►

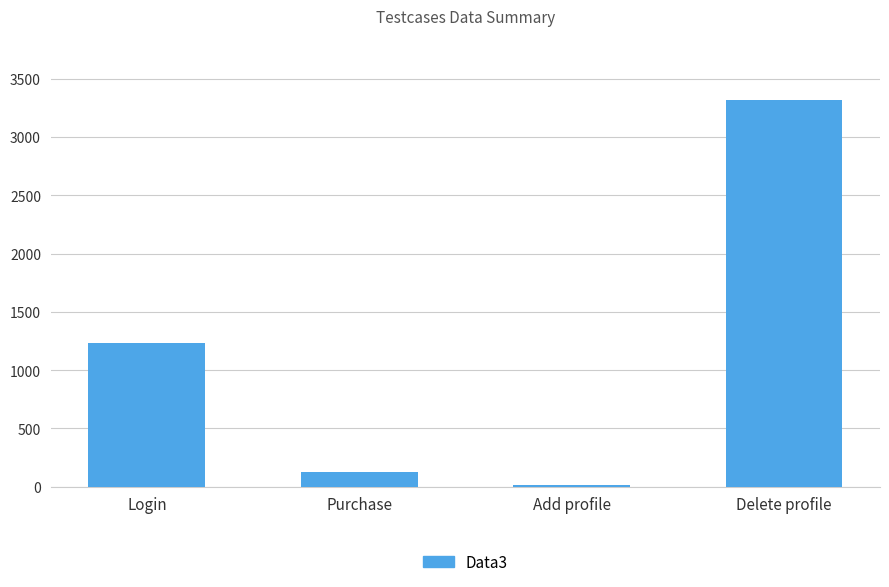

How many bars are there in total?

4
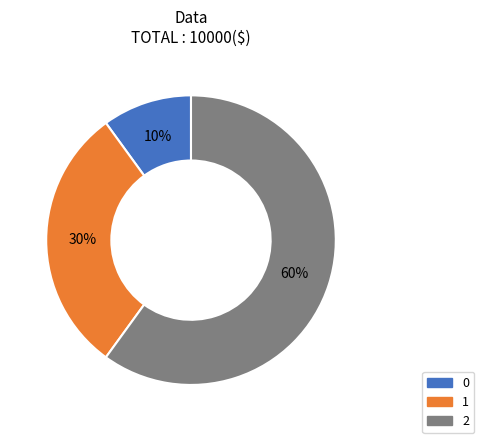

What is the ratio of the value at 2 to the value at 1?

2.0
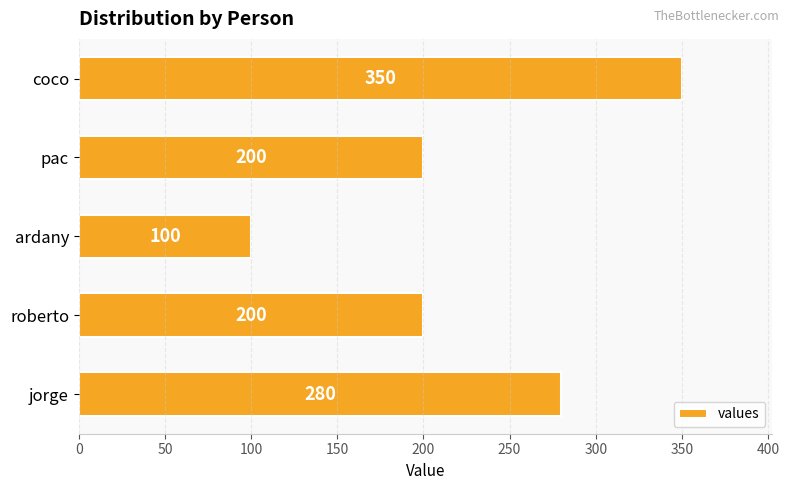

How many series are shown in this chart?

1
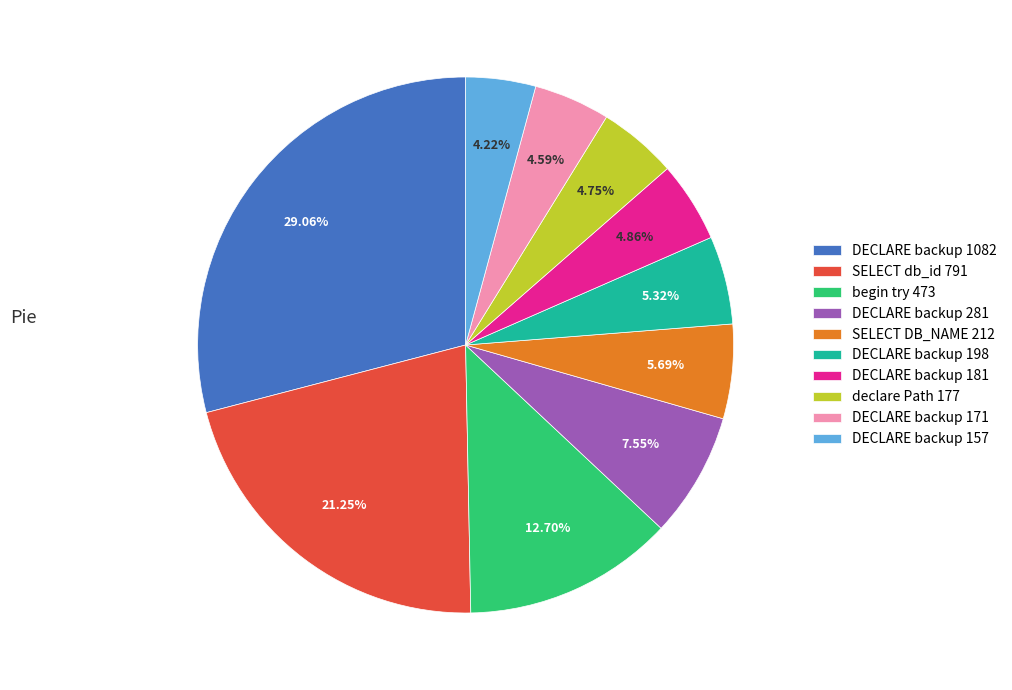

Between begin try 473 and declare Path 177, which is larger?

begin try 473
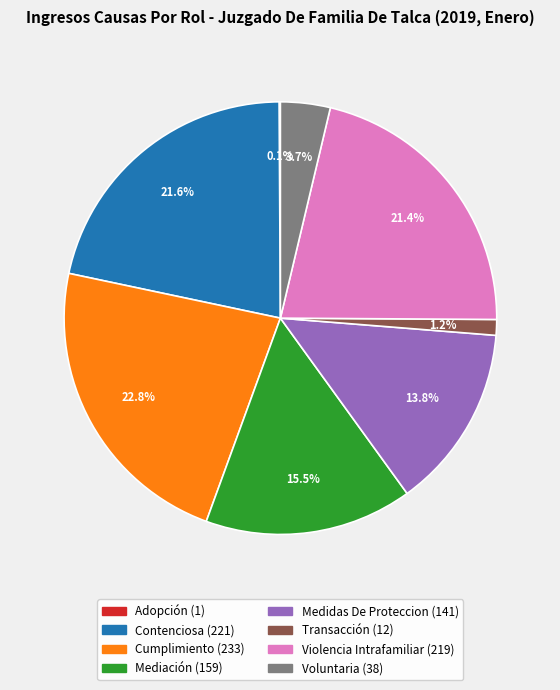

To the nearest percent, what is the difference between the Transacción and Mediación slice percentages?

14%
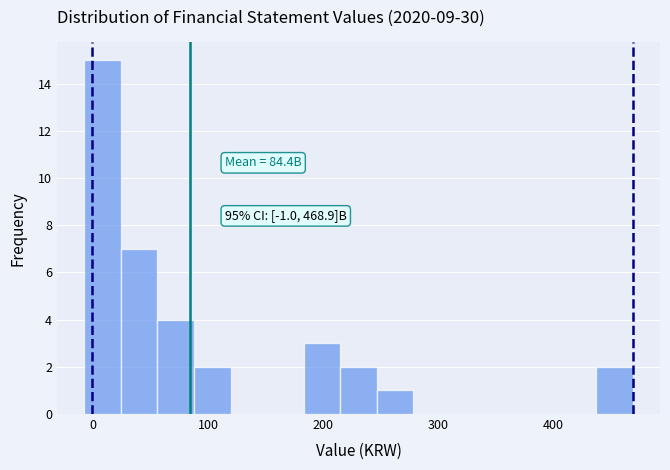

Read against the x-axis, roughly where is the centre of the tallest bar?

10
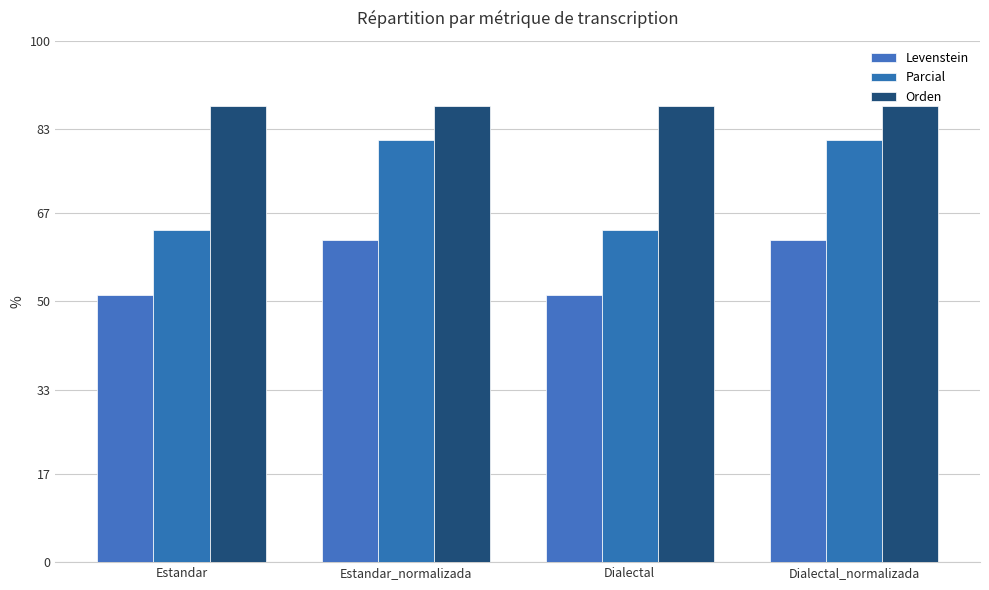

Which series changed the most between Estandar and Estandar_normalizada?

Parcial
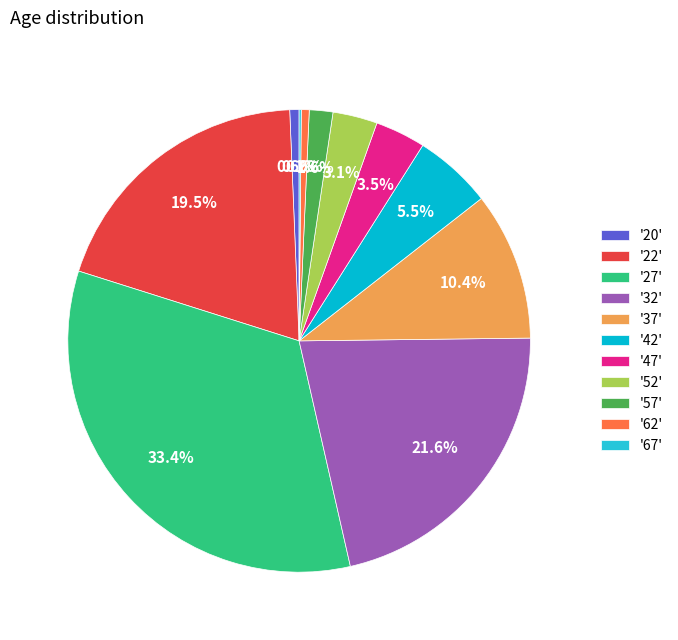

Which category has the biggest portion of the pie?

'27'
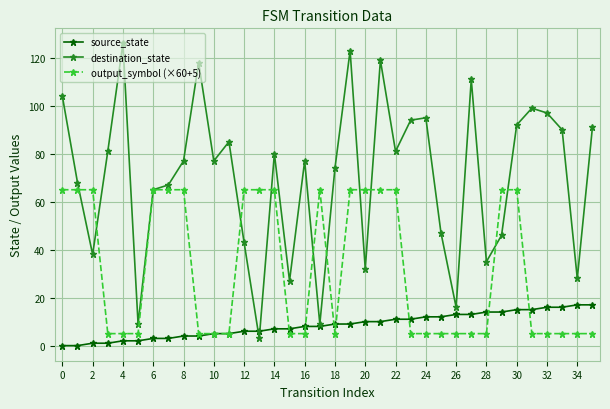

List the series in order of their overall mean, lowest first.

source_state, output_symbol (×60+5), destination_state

◄

#### Directive:
Copy out the items word for word, starting at the line holding "How many series are shown in this chart?" and running through the end of the items, with both ends included. Leave out the pictures.

#### Exercise response:
How many series are shown in this chart?

1

Between begin try 473 and declare Path 177, which is larger?

begin try 473

To the nearest percent, what is the difference between the Transacción and Mediación slice percentages?

14%

Read against the x-axis, roughly where is the centre of the tallest bar?

10

Which series changed the most between Estandar and Estandar_normalizada?

Parcial

Which category has the biggest portion of the pie?

'27'

List the series in order of their overall mean, lowest first.

source_state, output_symbol (×60+5), destination_state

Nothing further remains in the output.